The challenge is, thus, to stimulate the permanent movement of creation of collective spaces, but, at the same time, to turn them into spaces of intersection and assemblage (agencements). "Assembling" means to be in the middle, at the meeting point of two worlds. To assemble with someone does not mean to replace them, imitate them or identify yourself with them: it is to create something that is neither in you nor in the other, but between the two, in this common, impersonal and sharable space-time that all the collective assemblage reveals.

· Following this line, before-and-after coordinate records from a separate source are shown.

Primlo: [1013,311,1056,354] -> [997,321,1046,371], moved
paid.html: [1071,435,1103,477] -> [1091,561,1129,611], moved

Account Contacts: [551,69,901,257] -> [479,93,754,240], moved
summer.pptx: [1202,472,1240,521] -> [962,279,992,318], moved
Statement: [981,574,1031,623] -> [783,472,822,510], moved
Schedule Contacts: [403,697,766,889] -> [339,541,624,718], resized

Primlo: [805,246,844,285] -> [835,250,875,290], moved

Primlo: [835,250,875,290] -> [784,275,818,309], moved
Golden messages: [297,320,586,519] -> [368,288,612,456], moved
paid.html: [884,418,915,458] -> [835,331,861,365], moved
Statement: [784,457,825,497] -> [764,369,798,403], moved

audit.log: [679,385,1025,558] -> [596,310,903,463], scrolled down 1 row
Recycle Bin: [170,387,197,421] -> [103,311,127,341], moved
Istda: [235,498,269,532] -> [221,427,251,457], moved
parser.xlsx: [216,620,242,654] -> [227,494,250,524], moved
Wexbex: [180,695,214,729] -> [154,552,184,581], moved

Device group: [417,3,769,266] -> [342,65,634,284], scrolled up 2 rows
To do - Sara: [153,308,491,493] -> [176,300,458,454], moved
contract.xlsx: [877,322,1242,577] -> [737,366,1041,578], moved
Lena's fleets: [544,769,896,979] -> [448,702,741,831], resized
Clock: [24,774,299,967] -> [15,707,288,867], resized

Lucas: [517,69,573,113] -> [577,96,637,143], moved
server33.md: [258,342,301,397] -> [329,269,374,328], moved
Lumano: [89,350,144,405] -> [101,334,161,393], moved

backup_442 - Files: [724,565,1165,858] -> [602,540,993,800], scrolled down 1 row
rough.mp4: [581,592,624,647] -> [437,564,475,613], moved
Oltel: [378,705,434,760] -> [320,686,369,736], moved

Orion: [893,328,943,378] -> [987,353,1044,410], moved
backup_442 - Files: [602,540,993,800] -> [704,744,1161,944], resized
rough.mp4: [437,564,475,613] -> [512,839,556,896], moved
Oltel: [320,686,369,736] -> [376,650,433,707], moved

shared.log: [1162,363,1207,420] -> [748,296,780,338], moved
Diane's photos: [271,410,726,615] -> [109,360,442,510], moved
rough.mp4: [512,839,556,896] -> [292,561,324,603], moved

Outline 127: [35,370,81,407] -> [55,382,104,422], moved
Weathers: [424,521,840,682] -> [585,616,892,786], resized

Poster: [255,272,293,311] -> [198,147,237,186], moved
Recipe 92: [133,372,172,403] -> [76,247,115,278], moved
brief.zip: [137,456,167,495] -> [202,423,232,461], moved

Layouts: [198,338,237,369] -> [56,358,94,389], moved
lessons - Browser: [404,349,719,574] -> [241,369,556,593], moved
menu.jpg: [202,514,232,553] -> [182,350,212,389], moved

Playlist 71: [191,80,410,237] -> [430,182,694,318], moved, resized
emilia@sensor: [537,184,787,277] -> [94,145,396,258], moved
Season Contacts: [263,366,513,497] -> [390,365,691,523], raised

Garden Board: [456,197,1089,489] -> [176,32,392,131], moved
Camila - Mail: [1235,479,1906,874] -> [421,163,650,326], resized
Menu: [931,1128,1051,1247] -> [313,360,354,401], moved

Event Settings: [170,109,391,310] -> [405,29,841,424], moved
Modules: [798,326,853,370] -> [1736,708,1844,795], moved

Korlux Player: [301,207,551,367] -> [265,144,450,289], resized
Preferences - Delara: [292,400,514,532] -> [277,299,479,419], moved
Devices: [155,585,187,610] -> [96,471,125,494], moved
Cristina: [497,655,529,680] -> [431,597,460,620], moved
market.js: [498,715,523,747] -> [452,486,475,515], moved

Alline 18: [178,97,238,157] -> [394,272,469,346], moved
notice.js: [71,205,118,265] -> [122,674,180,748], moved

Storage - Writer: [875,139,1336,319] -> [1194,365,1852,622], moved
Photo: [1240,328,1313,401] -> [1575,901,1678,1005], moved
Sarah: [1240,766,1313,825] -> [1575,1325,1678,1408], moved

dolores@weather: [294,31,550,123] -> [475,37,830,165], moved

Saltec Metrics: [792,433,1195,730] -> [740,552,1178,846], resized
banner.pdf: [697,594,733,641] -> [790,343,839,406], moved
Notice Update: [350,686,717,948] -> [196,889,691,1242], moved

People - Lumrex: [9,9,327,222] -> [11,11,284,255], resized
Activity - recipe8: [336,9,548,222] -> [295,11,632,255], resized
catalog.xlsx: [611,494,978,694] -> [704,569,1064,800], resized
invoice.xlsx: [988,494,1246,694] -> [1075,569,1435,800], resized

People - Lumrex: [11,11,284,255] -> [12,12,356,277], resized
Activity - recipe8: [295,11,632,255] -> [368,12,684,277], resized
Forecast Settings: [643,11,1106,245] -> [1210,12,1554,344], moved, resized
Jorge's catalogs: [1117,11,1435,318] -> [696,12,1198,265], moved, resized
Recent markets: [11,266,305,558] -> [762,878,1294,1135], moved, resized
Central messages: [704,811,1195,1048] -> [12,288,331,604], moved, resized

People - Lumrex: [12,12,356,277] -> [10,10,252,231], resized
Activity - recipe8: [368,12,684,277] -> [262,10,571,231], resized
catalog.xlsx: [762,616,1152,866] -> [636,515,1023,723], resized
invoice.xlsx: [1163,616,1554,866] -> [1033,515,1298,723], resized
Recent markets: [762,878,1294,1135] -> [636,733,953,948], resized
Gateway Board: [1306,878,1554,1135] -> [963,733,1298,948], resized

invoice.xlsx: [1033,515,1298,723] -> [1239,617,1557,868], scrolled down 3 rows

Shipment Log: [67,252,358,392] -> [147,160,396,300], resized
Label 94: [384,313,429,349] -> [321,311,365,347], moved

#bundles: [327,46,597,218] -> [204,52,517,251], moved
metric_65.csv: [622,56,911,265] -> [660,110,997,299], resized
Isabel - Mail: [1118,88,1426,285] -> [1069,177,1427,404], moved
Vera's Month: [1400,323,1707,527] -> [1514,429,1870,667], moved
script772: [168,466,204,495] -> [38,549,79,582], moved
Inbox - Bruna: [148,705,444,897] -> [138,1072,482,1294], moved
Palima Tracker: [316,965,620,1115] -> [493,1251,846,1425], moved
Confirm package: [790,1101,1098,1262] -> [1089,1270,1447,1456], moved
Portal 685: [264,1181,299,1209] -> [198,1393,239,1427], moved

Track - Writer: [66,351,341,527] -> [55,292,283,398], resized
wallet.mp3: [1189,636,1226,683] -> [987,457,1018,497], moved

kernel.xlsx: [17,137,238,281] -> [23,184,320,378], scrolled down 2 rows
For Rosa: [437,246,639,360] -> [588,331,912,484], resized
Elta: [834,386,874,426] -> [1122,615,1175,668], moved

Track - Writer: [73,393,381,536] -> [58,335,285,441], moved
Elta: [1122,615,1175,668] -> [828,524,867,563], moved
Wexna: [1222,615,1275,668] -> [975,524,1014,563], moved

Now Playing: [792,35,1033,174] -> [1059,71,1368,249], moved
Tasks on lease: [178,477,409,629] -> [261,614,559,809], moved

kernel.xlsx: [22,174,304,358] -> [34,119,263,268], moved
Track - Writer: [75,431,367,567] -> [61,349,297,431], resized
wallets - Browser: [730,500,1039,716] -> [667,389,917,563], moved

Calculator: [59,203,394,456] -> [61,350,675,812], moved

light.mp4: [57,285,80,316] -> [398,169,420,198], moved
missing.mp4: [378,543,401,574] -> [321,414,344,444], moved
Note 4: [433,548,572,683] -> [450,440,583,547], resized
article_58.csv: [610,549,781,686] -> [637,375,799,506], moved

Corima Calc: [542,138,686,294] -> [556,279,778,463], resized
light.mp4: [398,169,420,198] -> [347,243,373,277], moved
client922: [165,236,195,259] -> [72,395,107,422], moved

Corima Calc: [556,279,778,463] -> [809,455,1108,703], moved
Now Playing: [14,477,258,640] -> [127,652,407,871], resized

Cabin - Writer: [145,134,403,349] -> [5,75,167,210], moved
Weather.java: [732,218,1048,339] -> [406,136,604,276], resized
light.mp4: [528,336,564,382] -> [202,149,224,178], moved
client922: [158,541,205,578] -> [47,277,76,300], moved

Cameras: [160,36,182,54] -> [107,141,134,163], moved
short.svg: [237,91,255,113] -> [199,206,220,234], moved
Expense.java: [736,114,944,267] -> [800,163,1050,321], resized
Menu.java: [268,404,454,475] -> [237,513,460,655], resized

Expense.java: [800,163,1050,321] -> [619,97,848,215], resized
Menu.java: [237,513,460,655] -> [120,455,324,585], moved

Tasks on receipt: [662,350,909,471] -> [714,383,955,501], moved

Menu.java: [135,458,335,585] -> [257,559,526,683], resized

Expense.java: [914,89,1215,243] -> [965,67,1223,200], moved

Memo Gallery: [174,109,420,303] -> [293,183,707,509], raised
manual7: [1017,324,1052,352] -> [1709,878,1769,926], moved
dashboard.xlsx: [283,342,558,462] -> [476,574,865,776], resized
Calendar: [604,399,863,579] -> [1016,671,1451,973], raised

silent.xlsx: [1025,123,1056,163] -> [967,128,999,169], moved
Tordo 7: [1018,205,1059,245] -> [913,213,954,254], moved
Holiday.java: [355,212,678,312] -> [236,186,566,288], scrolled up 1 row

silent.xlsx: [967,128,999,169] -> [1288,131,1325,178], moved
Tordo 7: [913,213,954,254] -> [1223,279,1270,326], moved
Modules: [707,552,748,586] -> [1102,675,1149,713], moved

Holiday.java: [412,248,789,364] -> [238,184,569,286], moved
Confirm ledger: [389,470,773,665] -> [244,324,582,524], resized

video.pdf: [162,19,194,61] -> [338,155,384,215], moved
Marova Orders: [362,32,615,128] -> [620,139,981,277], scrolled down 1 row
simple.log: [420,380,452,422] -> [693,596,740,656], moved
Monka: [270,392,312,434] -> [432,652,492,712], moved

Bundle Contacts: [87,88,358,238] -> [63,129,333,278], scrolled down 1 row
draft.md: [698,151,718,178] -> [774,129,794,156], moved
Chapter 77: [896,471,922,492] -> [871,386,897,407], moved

We need to remember, however, that the potentialities of a transidividual collective brings possibilities, and not guarantees, of its occurrence. We know that the connectionist capitalism and its resultant institutional dynamics may reabsorb the political potential of the collective and the common levels, destroying them and making them work for it. This is always the imminent risk. Therefore, in a policy of Public Health, we shall not reify, naturalize these concepts, but take them as contingent concept-devices which always answers, partially and provisionally, the problems that each time and political circumstance presents. It will never be too much to recall Foucault, who states that  " you can't find the solution of a problem in the solution of another problem raised at another moment by other people" (Dreyfus, Rabinow, 1995, p.256). As Foucault, we believe that a policy of the collective is not a policy for long lasting solutions to the problems, but a permanent collective experience of problem solving, identification of dangers and ethical-political choices.